(Rendered page images)
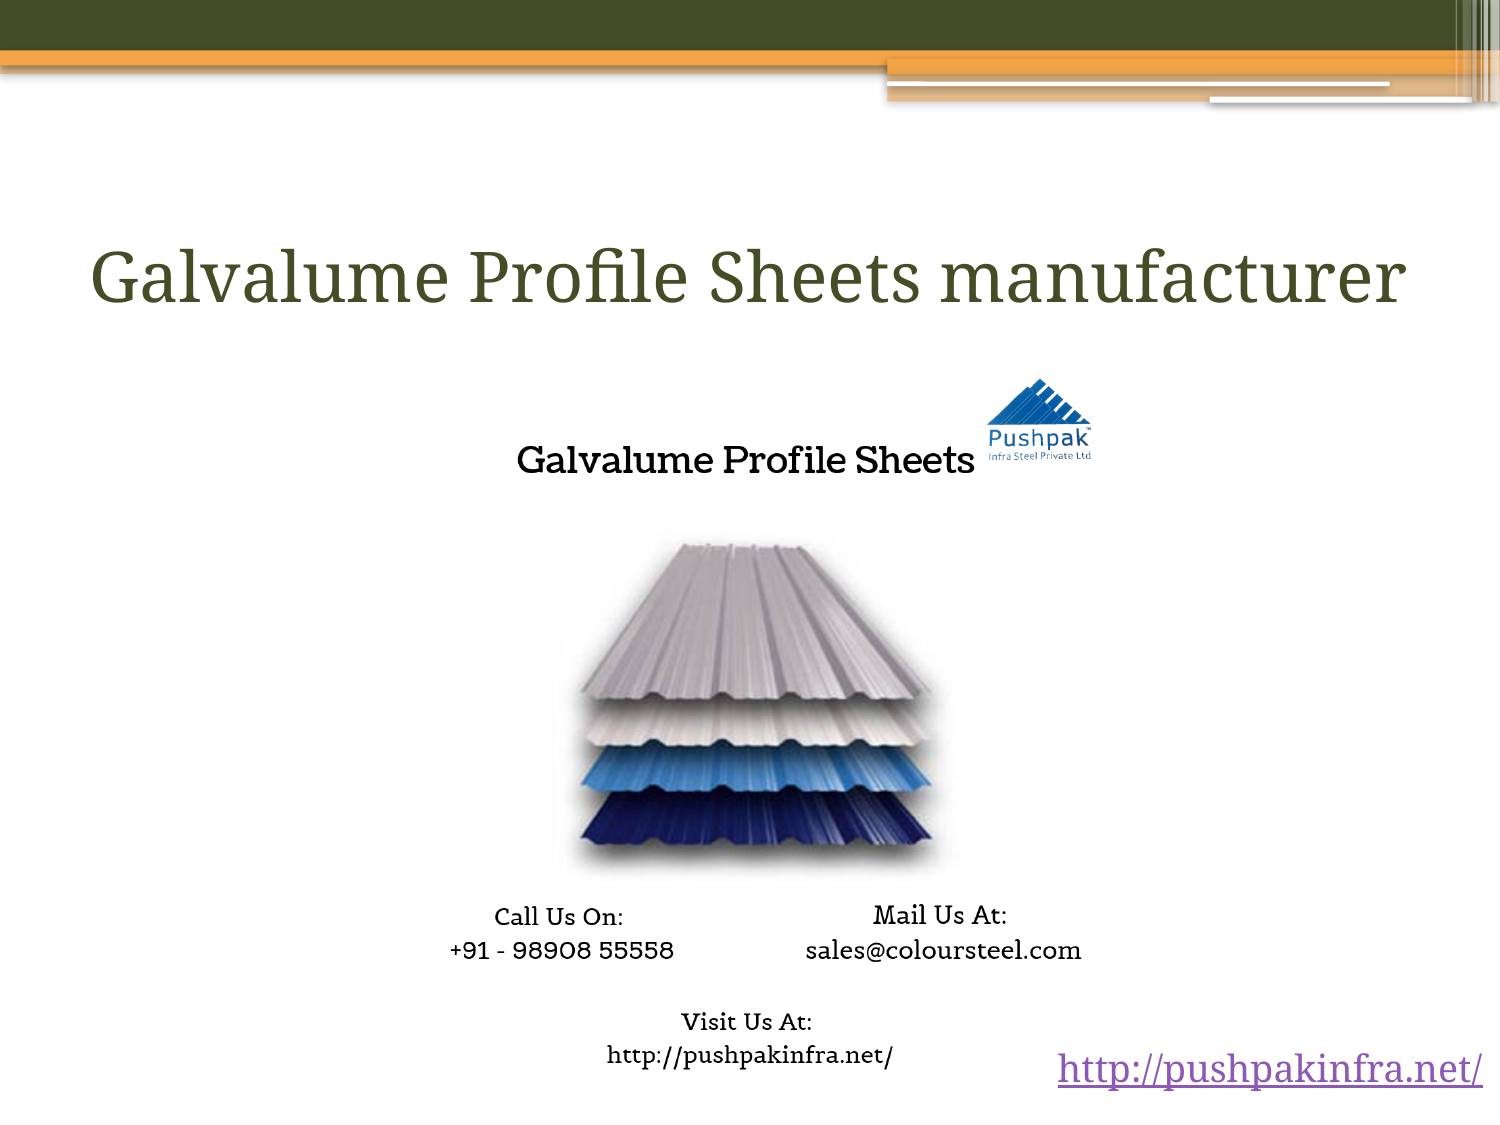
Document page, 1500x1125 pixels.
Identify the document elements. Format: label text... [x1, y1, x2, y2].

title Galvalume Profile Sheets manufacturer [75, 187, 1425, 363]
text_box http://pushpakinfra.net/ [1042, 1037, 1498, 1104]
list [394, 368, 1105, 1079]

== What the exercise asks ==
Please print each record above again exactly, but omit any pictures.

== Result for this task ==
Document page, 1500x1125 pixels.
Identify the document elements. Format: label text... [x1, y1, x2, y2].

title Galvalume Profile Sheets manufacturer [75, 187, 1425, 363]
text_box http://pushpakinfra.net/ [1042, 1037, 1498, 1104]
list [394, 368, 1105, 1079]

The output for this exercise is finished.